The editors and contributors to this volume side-step the vexing and seeming intractable conundrums facing the field of Indigenous Studies, and make no claims to intervene in such debates. The individual chapters jump directly into the stream of Taiwan history and initiate proceedings without theoretical posturing. For readers already concerned about conditions in Taiwan, the volume’s astringent focus on empiricism and description may come as a relief. Indeed, its forthrightness allows tcip to pack an incredible amount of information about a neglected topic between two book covers. This accomplishment should not be minimised. Rather than arguing for a multiplicity of situated methodologies, or calling for critical engagement with social science as an imperialist undertaking, this volume makes a different sort of statement, which is radical in its own right. Namely, its authors and editors assume that Taiwan Indigenous Peoples command attention as vital participants in the contemporary world, without qualification. For this reason, tcip deserves a place on the shelves of all teachers, students, and scholars of Indigenous Studies, in Taiwan and beyond.
References
Blundell, David (ed.) (2000) Austronesian Taiwan: Linguistics, History, Ethnology, Prehistory, Taipei: Shung Ye Museum of Formosan Aborigines; Berkeley, CA: Phoebe A. Hearst Museum.

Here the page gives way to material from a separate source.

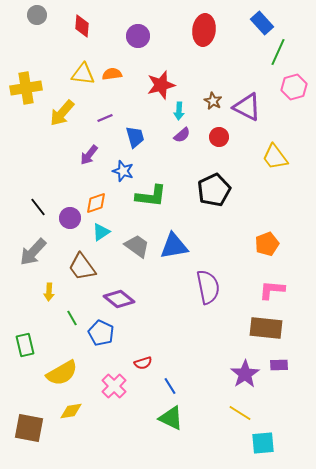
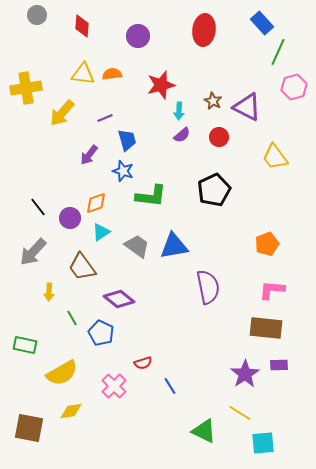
blue trapezoid at (135, 137): moved 8 px left, 3 px down
green rectangle at (25, 345): rotated 65 degrees counterclockwise
green triangle at (171, 418): moved 33 px right, 13 px down
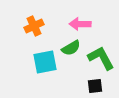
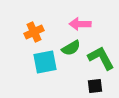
orange cross: moved 6 px down
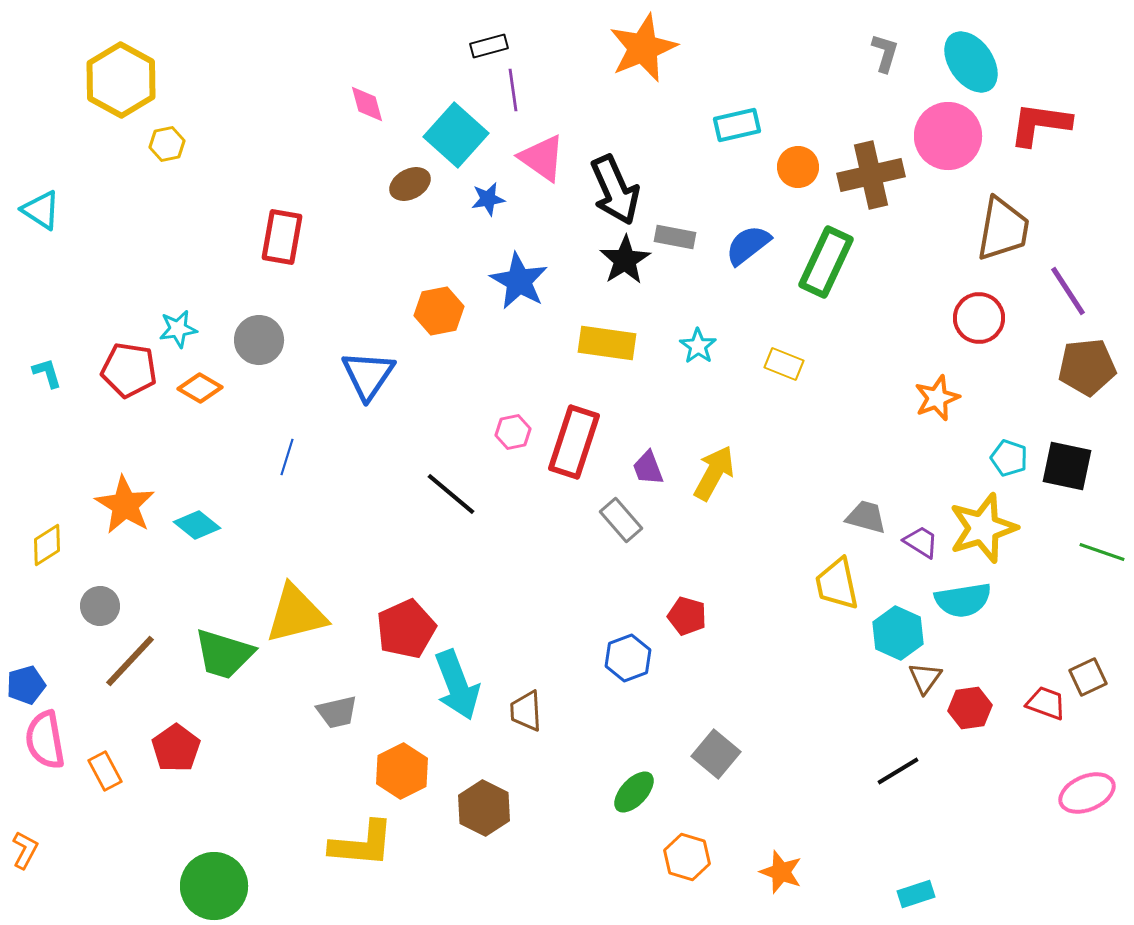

Blundell, David (ed.) (2012) Taiwan Since Martial Law: Society. Culture. Politics. Economy. Taipei: Shung Ye Museum of Formosan Aborigines; Berkeley: University of California.
Byrd, Jodi A. (2011) The Transit of Empire: Indigenous Critiques of Colonialism, Minneapolis: University of Minnesota Press.
Clifford, James (2013) Returns: Becoming Indigenous in the Twenty-First Century, Cambridge MA: Harvard University Press.
Niezen, Ronald (2003) The Origins of Indigenism: Human Rights and the Politics of Identity, Berkeley: University of California Press.
Smith, Linda Tuhiwai (2012) Decolonizing Methodologies: Research and Indigenous Peoples, 2nd ed., London: Zed Books.
Thomas, Nicholas (1994) Colonialism’s Culture: Anthropology, Travel, and Government, Princeton, NJ: Princeton University Press.
Wolf, Eric R. (1982) Europe and the People without History, Berkeley: University of California Press.